AAAR 32nd Annual Conference
September 30 - October 4, 2013
Oregon Convention Center
Portland, Oregon, USA
Abstract View
Source Contributions to Primary and Secondary Particulate Matter during a Severe PM2.5 Pollution Event in Xi’an, China
HONGLIANG ZHANG, Qi Ying, Dexiang Wang, Texas A&M University
Abstract Number: 110 Working Group: Source Apportionment
Abstract Airborne particulate matter with aerodynamic diameter of less than 2.5μm (PM2.5) reduces visibility and increases the incidence of respiratory diseases. While studies of PM2.5 have been conducted for years over East and South China, little was done for Central and Northwest China. In this study, the Community Multi-scale Air Quality (CMAQ) model is used to study a severe PM2.5 pollution event that affected many parts of China in January 2013. It is the first time such study is conducted over Northwest China.

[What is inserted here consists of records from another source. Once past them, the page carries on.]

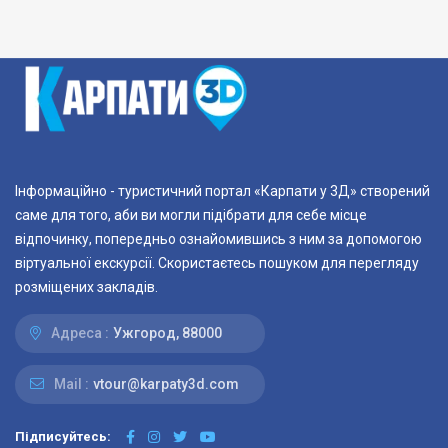
Інформаційно - туристичний портал «Карпати у 3Д» створений
саме для того, аби ви могли підібрати для себе місце
відпочинку, попередньо ознайомившись з ним за допомогою
віртуальної екскурсії. Скористаєтесь пошуком для перегляду
розміщених закладів.
Адреса :
Ужгород, 88000
Mail :
vtour@karpaty3d.com
Підписуйтесь:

Nested simulations of the Weather Research and Forecasting (WRF)/CMAQ modeling system was performed with a 12-km resolution inner domain centered on Xi’an, the capital of the northwest province of Shaanxi. Anthropogenic emissions were generated using the 0. 1x0.1 degree resolution EDGAR (Emission Database for Global Atmospheric Research) inventory while the biogenic emissions are generated using MEGAN (Model of Emissions of Gases and Aerosols from Nature) fused with updated vegetation cover data from local sources.
The model predictions of PM10 and PM2.5 are evaluated extensively with the recently-made-available public PM data, and show excellent agreement with with observations. Monthly averaged PM2.5 concentration in Xi’an exceeds 250 μg m-3. Both secondary inorganic matter (sulfate, nitrate and ammonium) and primary organic matter contribute to PM2.5. Windblown dust also contributes significantly to PM2.5 mass. Success of the WRF/CMAQ model in reproducing the observed high concentrations demonstrates the ability of state-of-art chemical transport model to act as a useful tool to investigate severe pollution events and provide crucial information needed to design control strategies. Source-oriented versions of the CMAQ model will be used to determine contributions to primary, secondary and overall PM2.5 from major emission sources, including residential heating, transportation, power generation, industry as well as windblown dust, to PM2.5 in the region.